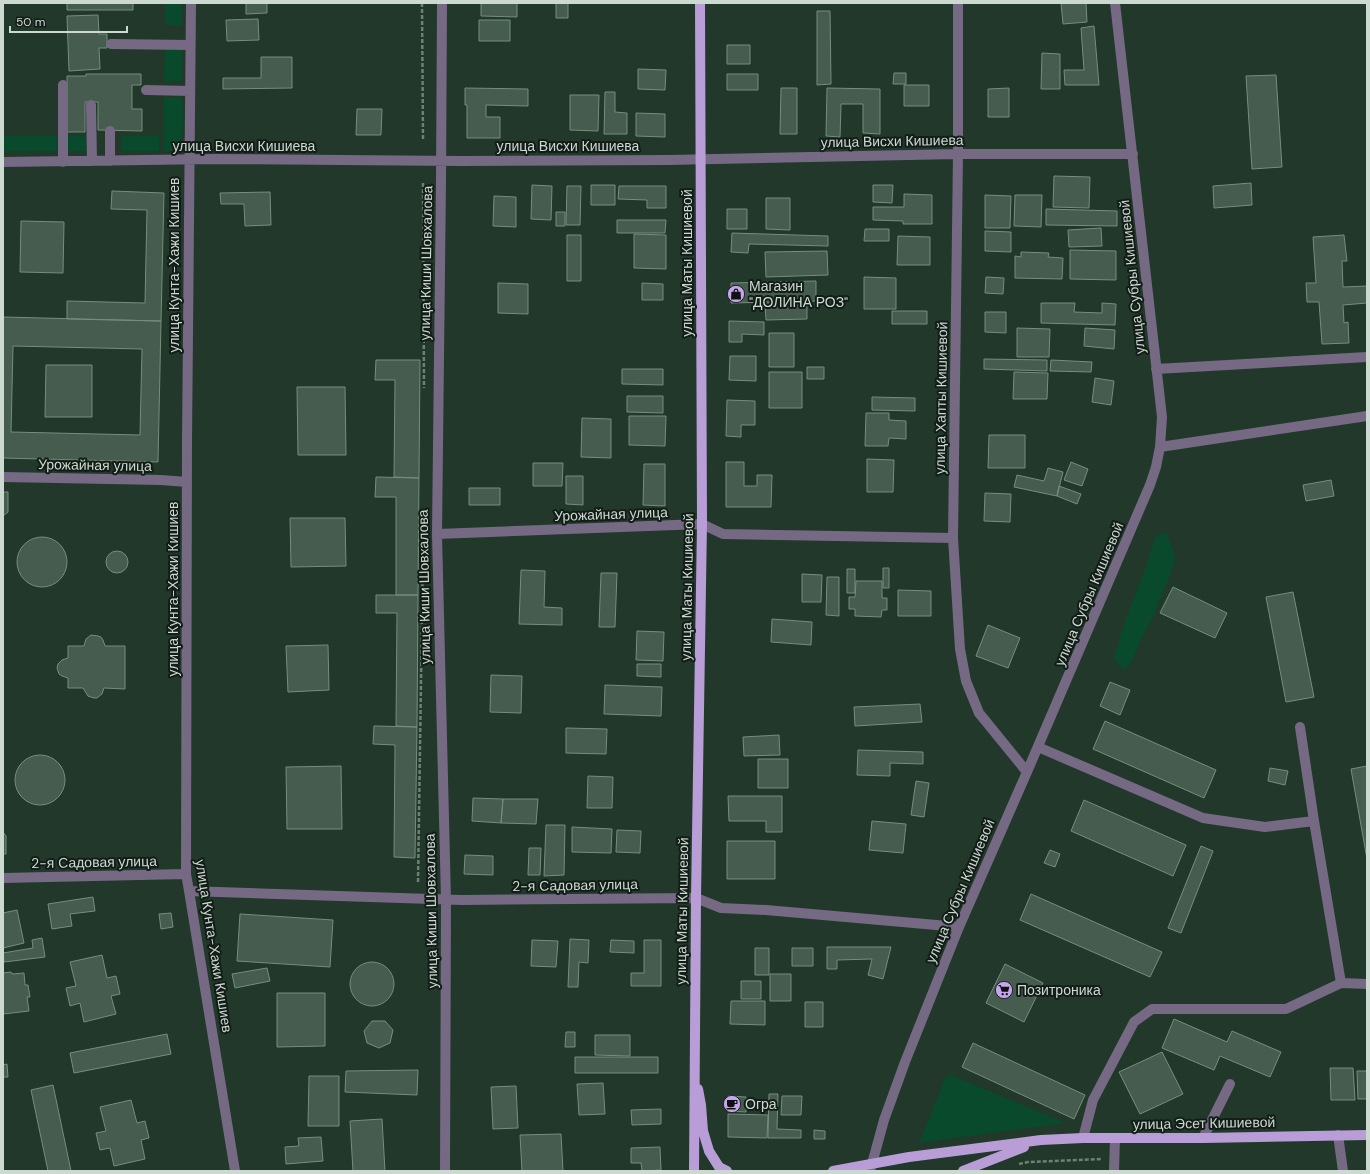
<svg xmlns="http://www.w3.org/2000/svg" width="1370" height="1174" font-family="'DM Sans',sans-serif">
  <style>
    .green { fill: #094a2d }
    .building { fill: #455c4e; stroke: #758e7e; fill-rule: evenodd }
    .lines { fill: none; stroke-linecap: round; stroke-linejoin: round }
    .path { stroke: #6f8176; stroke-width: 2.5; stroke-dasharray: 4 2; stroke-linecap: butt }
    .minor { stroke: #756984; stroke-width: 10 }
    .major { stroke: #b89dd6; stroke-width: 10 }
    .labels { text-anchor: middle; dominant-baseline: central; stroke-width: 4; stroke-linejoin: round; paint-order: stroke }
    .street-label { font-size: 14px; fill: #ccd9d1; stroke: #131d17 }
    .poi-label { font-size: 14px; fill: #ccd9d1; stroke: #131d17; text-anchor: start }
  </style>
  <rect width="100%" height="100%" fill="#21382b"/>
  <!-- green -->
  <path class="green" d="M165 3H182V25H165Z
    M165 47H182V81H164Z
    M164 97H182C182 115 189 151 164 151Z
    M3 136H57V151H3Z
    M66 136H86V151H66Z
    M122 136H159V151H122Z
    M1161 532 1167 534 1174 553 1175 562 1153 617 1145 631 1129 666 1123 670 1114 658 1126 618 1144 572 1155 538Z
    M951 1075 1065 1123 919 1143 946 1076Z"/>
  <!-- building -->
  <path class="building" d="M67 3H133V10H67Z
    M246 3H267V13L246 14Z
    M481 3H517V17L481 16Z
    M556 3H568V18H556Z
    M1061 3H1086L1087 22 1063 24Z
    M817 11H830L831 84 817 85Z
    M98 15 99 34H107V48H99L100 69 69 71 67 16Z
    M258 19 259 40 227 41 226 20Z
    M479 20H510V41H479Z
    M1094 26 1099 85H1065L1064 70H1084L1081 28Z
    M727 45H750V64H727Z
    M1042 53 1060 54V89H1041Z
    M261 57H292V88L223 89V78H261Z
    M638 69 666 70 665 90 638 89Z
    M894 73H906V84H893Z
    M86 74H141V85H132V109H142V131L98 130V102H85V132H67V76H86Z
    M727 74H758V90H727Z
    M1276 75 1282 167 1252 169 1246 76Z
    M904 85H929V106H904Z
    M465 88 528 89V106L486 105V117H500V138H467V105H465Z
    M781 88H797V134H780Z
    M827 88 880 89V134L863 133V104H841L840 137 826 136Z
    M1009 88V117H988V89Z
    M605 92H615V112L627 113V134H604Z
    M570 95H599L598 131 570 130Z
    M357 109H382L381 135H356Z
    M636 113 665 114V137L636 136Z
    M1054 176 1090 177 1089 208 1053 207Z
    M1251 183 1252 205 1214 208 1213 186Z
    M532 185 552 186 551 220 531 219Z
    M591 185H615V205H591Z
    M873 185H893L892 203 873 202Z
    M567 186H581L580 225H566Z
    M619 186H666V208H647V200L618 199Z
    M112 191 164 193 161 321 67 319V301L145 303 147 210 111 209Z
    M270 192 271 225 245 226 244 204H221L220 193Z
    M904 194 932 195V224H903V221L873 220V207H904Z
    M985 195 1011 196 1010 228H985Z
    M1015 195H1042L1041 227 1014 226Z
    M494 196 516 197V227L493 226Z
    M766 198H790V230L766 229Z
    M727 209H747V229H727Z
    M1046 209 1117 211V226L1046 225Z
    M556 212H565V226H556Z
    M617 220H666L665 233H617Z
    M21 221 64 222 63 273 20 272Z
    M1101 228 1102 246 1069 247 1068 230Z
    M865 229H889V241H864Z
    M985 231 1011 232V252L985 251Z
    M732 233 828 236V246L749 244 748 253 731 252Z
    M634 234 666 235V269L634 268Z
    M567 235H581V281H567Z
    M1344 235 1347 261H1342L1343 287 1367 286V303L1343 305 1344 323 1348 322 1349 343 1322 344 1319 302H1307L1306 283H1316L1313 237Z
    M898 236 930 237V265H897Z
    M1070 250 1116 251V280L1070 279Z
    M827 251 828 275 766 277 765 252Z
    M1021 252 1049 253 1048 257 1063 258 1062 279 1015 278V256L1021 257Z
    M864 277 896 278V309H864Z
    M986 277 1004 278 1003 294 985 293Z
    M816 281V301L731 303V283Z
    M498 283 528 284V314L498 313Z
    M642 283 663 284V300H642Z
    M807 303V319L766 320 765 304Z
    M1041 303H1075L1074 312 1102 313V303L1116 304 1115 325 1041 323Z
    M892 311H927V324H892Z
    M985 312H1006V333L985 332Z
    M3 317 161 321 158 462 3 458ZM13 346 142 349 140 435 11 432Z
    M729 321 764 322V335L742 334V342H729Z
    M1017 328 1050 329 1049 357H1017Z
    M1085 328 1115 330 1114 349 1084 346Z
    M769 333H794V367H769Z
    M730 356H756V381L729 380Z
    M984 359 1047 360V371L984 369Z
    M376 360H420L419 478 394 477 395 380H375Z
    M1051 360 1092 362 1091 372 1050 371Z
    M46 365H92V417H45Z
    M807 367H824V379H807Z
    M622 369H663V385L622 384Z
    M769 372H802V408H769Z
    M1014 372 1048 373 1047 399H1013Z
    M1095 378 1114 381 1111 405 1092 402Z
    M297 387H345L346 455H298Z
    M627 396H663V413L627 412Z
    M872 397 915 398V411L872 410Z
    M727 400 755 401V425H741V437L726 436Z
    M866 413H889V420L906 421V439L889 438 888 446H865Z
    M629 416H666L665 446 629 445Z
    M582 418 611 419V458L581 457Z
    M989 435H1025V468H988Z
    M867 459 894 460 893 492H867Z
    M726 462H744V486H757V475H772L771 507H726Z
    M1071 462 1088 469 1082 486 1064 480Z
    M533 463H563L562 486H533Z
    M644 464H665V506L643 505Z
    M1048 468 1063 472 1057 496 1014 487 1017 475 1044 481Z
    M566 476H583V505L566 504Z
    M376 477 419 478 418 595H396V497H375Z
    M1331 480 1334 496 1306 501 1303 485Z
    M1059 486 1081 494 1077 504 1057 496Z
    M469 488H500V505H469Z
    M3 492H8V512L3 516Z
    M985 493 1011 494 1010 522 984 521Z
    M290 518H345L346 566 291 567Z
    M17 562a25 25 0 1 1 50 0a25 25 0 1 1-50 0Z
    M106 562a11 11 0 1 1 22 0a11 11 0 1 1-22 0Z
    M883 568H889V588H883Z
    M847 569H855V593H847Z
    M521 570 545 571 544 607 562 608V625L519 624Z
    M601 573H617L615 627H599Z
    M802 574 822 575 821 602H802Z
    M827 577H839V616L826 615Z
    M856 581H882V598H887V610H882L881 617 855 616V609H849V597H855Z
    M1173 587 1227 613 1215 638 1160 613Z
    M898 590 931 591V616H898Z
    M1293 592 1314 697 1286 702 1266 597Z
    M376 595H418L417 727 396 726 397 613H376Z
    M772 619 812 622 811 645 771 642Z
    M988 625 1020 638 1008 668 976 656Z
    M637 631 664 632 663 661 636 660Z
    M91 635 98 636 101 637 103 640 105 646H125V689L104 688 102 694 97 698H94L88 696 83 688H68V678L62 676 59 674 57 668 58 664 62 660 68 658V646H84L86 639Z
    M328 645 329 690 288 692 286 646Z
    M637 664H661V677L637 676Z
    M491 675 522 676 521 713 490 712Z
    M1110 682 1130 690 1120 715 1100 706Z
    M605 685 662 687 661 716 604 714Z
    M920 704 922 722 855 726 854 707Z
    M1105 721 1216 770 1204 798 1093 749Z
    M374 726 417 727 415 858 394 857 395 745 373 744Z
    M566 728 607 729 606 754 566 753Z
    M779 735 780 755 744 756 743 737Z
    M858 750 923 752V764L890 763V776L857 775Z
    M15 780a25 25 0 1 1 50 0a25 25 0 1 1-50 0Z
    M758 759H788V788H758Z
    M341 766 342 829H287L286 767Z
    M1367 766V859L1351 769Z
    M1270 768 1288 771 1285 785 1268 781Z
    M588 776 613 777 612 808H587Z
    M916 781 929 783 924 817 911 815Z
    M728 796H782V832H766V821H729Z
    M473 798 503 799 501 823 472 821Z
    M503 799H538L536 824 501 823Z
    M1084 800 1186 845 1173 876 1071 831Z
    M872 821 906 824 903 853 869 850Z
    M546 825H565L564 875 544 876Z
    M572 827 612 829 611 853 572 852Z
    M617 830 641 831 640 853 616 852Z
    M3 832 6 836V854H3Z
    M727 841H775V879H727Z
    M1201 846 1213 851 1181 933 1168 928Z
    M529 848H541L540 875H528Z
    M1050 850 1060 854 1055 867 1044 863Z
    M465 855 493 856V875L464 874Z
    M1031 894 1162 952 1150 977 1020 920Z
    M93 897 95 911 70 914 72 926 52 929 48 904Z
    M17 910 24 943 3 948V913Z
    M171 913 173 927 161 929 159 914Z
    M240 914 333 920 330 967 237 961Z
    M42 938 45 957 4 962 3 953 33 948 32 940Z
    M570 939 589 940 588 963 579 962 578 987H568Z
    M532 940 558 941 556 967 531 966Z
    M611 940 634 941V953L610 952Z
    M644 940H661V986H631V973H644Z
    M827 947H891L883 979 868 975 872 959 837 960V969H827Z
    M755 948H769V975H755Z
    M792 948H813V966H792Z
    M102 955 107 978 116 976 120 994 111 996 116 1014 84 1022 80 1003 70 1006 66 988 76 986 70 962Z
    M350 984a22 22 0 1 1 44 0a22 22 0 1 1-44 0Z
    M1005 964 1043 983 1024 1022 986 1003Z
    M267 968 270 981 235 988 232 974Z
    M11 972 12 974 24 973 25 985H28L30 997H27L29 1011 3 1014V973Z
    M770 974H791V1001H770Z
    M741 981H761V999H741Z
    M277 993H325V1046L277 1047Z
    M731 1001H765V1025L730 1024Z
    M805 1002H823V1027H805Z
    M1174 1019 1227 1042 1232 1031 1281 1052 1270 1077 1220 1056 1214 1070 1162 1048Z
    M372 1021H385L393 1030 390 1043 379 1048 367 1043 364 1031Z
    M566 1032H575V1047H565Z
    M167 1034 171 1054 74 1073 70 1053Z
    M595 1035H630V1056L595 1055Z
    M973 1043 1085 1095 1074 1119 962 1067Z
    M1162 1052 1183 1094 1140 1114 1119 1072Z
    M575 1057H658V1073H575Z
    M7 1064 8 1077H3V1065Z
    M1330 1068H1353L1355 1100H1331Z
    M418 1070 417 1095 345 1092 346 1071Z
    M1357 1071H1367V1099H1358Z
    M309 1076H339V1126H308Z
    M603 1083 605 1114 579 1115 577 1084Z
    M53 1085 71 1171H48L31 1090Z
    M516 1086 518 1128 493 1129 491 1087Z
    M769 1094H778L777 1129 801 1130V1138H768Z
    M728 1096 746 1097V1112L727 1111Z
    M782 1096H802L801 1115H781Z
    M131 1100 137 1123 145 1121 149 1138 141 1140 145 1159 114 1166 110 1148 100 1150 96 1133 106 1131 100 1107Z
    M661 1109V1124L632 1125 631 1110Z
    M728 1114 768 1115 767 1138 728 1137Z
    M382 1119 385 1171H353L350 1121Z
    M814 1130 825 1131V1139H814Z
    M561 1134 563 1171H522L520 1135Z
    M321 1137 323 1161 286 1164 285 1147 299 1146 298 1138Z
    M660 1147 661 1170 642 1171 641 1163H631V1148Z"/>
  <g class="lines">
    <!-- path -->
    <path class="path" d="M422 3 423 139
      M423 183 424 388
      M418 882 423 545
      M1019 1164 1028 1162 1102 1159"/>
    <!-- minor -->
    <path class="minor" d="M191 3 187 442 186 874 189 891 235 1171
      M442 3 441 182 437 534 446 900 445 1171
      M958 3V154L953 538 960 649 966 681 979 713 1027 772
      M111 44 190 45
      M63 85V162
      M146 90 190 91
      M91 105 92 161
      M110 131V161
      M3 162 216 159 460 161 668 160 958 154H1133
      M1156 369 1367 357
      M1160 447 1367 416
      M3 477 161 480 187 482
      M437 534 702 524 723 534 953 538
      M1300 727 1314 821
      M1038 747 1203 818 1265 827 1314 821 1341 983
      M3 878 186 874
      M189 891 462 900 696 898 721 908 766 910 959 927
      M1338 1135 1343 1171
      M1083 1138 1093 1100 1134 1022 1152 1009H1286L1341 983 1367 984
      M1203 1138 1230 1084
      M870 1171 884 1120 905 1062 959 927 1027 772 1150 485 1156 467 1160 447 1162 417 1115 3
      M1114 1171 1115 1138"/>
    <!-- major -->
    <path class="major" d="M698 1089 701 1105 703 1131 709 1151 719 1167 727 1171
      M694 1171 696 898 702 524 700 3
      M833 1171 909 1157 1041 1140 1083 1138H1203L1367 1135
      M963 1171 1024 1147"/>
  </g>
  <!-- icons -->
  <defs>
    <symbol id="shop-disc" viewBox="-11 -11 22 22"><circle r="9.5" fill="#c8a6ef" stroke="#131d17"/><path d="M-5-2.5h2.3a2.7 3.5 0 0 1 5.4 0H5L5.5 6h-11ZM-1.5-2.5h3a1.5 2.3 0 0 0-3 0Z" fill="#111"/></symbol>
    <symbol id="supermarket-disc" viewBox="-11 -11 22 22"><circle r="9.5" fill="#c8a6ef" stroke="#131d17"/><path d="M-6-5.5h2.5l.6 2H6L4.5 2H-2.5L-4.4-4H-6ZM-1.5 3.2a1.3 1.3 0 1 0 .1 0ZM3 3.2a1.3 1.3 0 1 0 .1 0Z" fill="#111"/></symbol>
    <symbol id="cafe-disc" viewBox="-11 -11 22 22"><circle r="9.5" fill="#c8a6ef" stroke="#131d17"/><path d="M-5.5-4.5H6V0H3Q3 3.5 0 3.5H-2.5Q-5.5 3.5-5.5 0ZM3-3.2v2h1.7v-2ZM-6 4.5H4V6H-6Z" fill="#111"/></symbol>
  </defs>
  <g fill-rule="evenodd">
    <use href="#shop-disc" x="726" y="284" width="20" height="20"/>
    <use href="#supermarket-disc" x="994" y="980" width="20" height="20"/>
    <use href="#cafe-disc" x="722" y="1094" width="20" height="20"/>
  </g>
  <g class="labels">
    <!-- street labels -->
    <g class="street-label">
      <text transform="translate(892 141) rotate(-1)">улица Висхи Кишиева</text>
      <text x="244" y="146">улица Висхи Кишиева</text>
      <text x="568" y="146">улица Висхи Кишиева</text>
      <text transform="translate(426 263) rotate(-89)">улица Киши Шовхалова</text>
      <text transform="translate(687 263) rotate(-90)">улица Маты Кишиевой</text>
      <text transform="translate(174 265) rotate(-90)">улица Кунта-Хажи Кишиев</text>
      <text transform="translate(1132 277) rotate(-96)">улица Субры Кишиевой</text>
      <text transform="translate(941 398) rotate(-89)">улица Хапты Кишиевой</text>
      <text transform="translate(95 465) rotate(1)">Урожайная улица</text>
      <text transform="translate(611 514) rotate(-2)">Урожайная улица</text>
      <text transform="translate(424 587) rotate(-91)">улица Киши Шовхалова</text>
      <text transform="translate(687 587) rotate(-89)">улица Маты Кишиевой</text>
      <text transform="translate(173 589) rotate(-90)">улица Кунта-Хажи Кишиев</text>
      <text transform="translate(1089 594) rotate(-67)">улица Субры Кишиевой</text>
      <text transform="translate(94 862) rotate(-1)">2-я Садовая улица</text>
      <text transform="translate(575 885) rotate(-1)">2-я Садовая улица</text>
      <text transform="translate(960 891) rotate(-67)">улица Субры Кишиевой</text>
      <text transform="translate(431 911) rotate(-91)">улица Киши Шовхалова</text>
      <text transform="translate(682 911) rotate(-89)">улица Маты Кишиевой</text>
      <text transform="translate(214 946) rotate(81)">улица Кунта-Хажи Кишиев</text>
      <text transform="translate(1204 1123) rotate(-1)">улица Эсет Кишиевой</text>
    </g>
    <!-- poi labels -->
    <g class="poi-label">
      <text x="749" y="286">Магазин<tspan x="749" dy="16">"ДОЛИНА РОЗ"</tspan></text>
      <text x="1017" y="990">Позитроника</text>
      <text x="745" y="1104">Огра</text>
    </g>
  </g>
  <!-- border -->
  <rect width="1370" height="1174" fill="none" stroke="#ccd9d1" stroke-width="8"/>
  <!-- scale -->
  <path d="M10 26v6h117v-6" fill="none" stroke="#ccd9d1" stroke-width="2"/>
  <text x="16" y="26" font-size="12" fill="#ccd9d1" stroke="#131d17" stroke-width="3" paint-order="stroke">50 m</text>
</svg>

Problem to work on: Which lines above include the string "linecap"? Show them.

Output:
    .lines { fill: none; stroke-linecap: round; stroke-linejoin: round }
    .path { stroke: #6f8176; stroke-width: 2.5; stroke-dasharray: 4 2; stroke-linecap: butt }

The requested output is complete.